## [How to complete this task]
Copy the audiobook reviews below word for word, in full.

Week ending July 5, 2013
Andrews, V.C. Forbidden Sister. 8 CDs. library ed. unabridged. 9½ hrs. Dreamscape Audio. 2013. ISBN 9781624064890. $59.99; Playaway digital; digital download. F
All Emmie Wilcox has ever wanted was to know her older sister, Roxy, but it is hard to get to know someone who was been thrown out of the house by their parents years ago, especially when the mere mention of Roxy’s name is considered worse than swearing. So Emmie decides to find her sister and learn whatever it is her parents refuse to tell her. When Emmie finally finds what she is seeking, her world is turned upside down. This is your typical Andrews (Flowers in the Attic) novel: the focus is on a young girl, with lots of tragedy. Narrator Amy Rubinate does an excellent job voicing Emmie’s insecure, breathy whispers, her mother’s French accent, and Roxy’s confident tones.
Verdict Listeners who enjoy family drama, transparent plots, and teenage angst will enjoy this book. [The Pocket: S. & S. pb was a New York Times best seller.—Ed.]—Jessi Brown. Huntington City-Twp. P.L., IN
Keyes, Marian. The Mystery of Mercy Close. (Walsh Sisters, Bk. 5). 13 CDs. library ed. unabridged. 16 hrs. Recorded Bks. 2013. ISBN 9781470327491. $123.75; 2 MP3-CDs. library ed.; Playaway digital; digital download. F
Keyes’s latest series installment (after Anybody Out There?) is about the Walsh sibling who may be the most intriguing: self-deprecating, curmudgeonly Helen. As a self-employed private investigator, Helen tests her darkest moods as she is hired to find the missing member of a once-popular Irish boy band, The Laddz, as they rehearse for a reunion concert. The five members of the band may be reminiscent of the sisters: a Talented One, a Cute One, a Gay One, the Other One, and—the missing one—the Wacky One, Wayne. With the Walsh sisters, Keyes has created a solidly interesting set of diverse characters. It may be Helen whose humor most closely parallels Keyes’s essay collections.

## [Dataset entries]
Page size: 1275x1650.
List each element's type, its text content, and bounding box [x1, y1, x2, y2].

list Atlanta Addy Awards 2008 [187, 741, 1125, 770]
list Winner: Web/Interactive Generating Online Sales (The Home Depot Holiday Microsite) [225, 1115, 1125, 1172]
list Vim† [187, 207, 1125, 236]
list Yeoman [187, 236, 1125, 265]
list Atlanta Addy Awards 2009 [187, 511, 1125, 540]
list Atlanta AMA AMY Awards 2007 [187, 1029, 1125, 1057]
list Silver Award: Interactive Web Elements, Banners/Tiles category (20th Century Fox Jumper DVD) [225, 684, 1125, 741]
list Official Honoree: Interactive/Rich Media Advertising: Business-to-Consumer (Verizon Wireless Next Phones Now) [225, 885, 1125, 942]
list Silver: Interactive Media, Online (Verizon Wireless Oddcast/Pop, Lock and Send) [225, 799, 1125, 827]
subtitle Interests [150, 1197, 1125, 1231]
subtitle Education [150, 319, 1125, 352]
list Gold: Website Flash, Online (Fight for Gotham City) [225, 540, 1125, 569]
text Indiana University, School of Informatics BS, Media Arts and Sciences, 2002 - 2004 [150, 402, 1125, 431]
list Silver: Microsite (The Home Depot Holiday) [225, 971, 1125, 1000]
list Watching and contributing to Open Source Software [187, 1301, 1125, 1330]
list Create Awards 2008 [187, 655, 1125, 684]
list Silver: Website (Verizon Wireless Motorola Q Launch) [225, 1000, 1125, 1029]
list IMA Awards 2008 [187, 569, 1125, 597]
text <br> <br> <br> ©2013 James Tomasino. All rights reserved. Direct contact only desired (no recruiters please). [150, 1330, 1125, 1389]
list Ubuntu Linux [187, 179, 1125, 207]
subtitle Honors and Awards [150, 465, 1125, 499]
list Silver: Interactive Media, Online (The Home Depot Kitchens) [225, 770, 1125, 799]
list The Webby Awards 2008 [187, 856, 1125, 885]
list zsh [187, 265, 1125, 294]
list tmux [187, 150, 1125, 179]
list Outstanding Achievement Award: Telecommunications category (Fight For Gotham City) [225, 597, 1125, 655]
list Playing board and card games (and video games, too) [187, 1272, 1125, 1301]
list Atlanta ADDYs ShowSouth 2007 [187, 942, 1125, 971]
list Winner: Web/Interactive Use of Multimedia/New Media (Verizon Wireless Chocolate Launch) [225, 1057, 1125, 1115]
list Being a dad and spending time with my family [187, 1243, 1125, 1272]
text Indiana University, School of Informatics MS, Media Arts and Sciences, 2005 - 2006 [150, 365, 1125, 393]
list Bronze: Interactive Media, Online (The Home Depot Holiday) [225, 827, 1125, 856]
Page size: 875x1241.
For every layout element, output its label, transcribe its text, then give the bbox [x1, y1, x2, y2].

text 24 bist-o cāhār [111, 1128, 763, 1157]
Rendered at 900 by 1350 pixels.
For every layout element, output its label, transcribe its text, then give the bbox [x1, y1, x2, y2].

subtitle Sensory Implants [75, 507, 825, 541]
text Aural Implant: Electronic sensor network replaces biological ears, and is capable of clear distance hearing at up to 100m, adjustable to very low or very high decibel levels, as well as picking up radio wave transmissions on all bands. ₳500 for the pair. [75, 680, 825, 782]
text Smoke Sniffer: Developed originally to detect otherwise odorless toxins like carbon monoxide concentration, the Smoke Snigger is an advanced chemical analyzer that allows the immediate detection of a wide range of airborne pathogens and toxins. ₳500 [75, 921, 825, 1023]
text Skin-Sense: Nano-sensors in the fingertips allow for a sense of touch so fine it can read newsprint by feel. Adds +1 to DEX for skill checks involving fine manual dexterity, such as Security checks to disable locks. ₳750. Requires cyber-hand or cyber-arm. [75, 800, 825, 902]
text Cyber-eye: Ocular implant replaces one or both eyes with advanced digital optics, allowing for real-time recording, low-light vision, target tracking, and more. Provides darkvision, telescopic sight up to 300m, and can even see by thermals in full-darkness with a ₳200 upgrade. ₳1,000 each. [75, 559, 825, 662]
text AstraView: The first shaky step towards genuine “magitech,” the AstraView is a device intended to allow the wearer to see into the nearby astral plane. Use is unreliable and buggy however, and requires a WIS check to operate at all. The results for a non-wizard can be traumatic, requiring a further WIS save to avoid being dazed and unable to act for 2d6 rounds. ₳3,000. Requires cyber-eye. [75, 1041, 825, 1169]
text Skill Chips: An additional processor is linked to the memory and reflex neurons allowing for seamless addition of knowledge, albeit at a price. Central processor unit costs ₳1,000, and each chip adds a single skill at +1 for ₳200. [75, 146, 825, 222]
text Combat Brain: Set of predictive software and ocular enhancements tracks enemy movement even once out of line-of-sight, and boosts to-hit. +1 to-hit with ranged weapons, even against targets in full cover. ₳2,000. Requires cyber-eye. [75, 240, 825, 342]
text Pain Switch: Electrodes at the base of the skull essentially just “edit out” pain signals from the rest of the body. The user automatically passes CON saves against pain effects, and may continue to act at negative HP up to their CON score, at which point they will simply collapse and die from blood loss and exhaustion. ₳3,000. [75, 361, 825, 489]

## [Written solution]
Week ending July 5, 2013
Andrews, V.C. Forbidden Sister. 8 CDs. library ed. unabridged. 9½ hrs. Dreamscape Audio. 2013. ISBN 9781624064890. $59.99; Playaway digital; digital download. F
All Emmie Wilcox has ever wanted was to know her older sister, Roxy, but it is hard to get to know someone who was been thrown out of the house by their parents years ago, especially when the mere mention of Roxy’s name is considered worse than swearing. So Emmie decides to find her sister and learn whatever it is her parents refuse to tell her. When Emmie finally finds what she is seeking, her world is turned upside down. This is your typical Andrews (Flowers in the Attic) novel: the focus is on a young girl, with lots of tragedy. Narrator Amy Rubinate does an excellent job voicing Emmie’s insecure, breathy whispers, her mother’s French accent, and Roxy’s confident tones.
Verdict Listeners who enjoy family drama, transparent plots, and teenage angst will enjoy this book. [The Pocket: S. & S. pb was a New York Times best seller.—Ed.]—Jessi Brown. Huntington City-Twp. P.L., IN
Keyes, Marian. The Mystery of Mercy Close. (Walsh Sisters, Bk. 5). 13 CDs. library ed. unabridged. 16 hrs. Recorded Bks. 2013. ISBN 9781470327491. $123.75; 2 MP3-CDs. library ed.; Playaway digital; digital download. F
Keyes’s latest series installment (after Anybody Out There?) is about the Walsh sibling who may be the most intriguing: self-deprecating, curmudgeonly Helen. As a self-employed private investigator, Helen tests her darkest moods as she is hired to find the missing member of a once-popular Irish boy band, The Laddz, as they rehearse for a reunion concert. The five members of the band may be reminiscent of the sisters: a Talented One, a Cute One, a Gay One, the Other One, and—the missing one—the Wacky One, Wayne. With the Walsh sisters, Keyes has created a solidly interesting set of diverse characters. It may be Helen whose humor most closely parallels Keyes’s essay collections.